La imagen del santo recorrió las calles del centro de Valencia. (FOTO: A.SÁIZ)Acabamos de celebrar la fiesta de San Vicente Mártir, Patrón de la ciudad de Valencia. ¡Qué maravilla tener como patrono a un mártir, cuya sangre es semilla de nuevos cristianos y garantía de permanencia en esa fe, que fue su victoria! Para los ojos del mundo, ayer, en su siglo IV, y hoy en el siglo XXI, se considera como derrota. Pero san Vicente vencedor nos enseña con la luz que brota de su martirio que vence siempre la verdad, la verdad de la fe a la que muchos querrían ver derrumbada por considerarla retardataria.
San Vicente y todos los mártires atestiguan en su martirio «la capacidad de verdad del hombre como límite de todo poder y garantía de su semejanza divina. Es precisamente en este sentido cómo los mártires son los grandes testigos de la verdad y de la conciencia, de la capacidad concedida al hombre de percibir además del poder, también el deber, y por eso de abrir el camino al verdadero progreso, al verdadero ascenso (J. Ratzinger).

----------------

:: Instrucción escrita ::
Reproduce palabra por palabra, de principio a fin, el texto anterior sobre San Vicente Mártir.

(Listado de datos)
----------------

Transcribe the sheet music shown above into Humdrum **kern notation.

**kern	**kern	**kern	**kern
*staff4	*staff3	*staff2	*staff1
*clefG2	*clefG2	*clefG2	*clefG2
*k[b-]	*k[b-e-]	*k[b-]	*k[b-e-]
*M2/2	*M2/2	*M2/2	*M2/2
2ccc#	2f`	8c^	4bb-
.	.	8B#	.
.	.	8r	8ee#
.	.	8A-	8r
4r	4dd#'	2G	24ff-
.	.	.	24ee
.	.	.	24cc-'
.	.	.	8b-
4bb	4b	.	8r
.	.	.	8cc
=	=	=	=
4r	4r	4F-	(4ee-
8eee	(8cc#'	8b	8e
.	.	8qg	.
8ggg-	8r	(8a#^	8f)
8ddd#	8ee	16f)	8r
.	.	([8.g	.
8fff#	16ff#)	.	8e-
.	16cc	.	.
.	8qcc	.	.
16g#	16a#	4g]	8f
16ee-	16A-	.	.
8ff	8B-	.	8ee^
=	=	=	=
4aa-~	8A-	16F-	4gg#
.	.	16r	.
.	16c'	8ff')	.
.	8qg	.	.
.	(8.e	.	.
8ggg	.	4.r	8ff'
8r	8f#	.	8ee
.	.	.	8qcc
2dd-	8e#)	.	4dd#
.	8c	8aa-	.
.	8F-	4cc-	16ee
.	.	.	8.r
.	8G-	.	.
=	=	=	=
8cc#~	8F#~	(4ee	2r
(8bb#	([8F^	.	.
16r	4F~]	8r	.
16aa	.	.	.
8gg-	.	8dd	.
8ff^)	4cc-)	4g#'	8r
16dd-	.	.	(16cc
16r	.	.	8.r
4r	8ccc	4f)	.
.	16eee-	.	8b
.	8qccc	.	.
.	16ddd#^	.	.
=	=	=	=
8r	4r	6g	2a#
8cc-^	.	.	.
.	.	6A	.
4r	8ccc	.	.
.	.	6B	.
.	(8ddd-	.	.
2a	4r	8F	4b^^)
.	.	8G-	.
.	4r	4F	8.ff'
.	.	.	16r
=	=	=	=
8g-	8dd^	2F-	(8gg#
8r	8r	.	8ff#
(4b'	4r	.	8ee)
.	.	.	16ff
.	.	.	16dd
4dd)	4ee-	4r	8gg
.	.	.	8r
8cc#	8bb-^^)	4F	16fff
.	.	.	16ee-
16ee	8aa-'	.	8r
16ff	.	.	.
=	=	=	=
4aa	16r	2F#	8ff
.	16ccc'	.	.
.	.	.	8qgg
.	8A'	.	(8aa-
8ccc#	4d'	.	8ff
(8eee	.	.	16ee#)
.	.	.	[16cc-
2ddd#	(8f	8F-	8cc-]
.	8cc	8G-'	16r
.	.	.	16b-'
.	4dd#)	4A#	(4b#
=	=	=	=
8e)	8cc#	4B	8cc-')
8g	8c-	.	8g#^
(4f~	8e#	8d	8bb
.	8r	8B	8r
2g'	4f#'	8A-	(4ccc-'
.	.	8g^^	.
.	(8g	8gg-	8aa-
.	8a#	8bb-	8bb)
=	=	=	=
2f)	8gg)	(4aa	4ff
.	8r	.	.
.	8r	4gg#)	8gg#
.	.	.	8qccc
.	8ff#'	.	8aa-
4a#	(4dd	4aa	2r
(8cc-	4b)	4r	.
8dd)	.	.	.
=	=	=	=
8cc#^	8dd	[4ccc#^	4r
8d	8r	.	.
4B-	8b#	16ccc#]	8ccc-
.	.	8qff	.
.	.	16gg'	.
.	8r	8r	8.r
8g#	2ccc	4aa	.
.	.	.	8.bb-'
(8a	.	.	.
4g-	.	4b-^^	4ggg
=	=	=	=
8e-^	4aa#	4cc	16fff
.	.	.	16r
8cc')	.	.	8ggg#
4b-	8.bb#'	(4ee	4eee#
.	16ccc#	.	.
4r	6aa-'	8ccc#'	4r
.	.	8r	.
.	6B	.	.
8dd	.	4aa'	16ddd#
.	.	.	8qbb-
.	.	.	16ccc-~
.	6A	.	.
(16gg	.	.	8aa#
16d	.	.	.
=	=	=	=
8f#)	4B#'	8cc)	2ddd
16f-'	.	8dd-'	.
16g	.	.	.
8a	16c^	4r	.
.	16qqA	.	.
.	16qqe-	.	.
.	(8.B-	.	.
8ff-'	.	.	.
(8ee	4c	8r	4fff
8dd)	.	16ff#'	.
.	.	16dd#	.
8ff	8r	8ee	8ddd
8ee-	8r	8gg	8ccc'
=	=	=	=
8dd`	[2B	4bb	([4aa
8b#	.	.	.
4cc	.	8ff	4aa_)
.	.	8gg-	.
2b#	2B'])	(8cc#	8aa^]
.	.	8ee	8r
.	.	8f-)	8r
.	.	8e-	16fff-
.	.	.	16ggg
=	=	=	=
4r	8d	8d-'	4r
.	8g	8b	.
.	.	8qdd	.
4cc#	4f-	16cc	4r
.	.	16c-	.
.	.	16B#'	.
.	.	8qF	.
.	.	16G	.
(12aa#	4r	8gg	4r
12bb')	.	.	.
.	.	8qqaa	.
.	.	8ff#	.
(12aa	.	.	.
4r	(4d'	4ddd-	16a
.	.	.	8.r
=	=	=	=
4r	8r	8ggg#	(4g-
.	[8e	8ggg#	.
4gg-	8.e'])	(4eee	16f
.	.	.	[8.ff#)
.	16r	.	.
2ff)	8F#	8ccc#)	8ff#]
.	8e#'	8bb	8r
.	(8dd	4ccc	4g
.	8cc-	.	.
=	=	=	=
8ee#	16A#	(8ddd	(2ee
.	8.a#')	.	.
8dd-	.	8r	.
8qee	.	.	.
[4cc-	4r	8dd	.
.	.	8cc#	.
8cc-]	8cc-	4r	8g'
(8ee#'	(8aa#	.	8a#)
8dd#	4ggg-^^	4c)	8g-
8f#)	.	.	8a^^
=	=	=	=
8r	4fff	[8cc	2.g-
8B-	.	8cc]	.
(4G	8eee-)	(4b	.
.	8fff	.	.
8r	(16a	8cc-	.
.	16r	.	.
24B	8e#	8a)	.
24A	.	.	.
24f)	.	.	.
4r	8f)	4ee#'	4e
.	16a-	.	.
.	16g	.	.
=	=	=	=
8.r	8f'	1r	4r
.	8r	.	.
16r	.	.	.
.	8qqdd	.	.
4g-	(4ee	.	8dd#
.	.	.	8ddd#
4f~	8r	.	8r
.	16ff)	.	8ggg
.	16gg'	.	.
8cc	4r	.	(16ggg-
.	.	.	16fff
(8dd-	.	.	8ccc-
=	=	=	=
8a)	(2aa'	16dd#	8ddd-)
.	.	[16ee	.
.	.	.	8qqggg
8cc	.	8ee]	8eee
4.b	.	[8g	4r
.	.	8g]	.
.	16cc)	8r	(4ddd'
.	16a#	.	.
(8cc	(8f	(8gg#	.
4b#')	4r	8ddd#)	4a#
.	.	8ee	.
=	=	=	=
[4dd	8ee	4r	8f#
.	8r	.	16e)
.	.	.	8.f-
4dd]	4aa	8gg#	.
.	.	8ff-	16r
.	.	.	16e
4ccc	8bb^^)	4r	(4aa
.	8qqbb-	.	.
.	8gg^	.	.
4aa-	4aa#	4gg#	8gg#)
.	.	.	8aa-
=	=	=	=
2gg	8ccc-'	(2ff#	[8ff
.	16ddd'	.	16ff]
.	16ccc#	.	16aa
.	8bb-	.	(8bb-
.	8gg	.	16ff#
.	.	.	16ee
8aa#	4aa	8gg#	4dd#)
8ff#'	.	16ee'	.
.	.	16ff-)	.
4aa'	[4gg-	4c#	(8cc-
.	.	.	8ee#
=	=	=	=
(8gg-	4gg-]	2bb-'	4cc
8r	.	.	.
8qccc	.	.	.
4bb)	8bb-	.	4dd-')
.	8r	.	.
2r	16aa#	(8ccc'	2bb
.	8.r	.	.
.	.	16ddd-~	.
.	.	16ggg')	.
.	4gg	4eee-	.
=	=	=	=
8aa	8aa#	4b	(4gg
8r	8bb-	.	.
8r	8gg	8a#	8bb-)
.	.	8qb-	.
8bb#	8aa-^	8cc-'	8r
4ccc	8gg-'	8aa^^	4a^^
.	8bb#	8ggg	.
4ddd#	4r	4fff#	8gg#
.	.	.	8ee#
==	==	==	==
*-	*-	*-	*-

----------------

:: Solución del ejercicio ::
La imagen del santo recorrió las calles del centro de Valencia. (FOTO: A.SÁIZ)Acabamos de celebrar la fiesta de San Vicente Mártir, Patrón de la ciudad de Valencia. ¡Qué maravilla tener como patrono a un mártir, cuya sangre es semilla de nuevos cristianos y garantía de permanencia en esa fe, que fue su victoria! Para los ojos del mundo, ayer, en su siglo IV, y hoy en el siglo XXI, se considera como derrota. Pero san Vicente vencedor nos enseña con la luz que brota de su martirio que vence siempre la verdad, la verdad de la fe a la que muchos querrían ver derrumbada por considerarla retardataria.
San Vicente y todos los mártires atestiguan en su martirio «la capacidad de verdad del hombre como límite de todo poder y garantía de su semejanza divina. Es precisamente en este sentido cómo los mártires son los grandes testigos de la verdad y de la conciencia, de la capacidad concedida al hombre de percibir además del poder, también el deber, y por eso de abrir el camino al verdadero progreso, al verdadero ascenso (J. Ratzinger).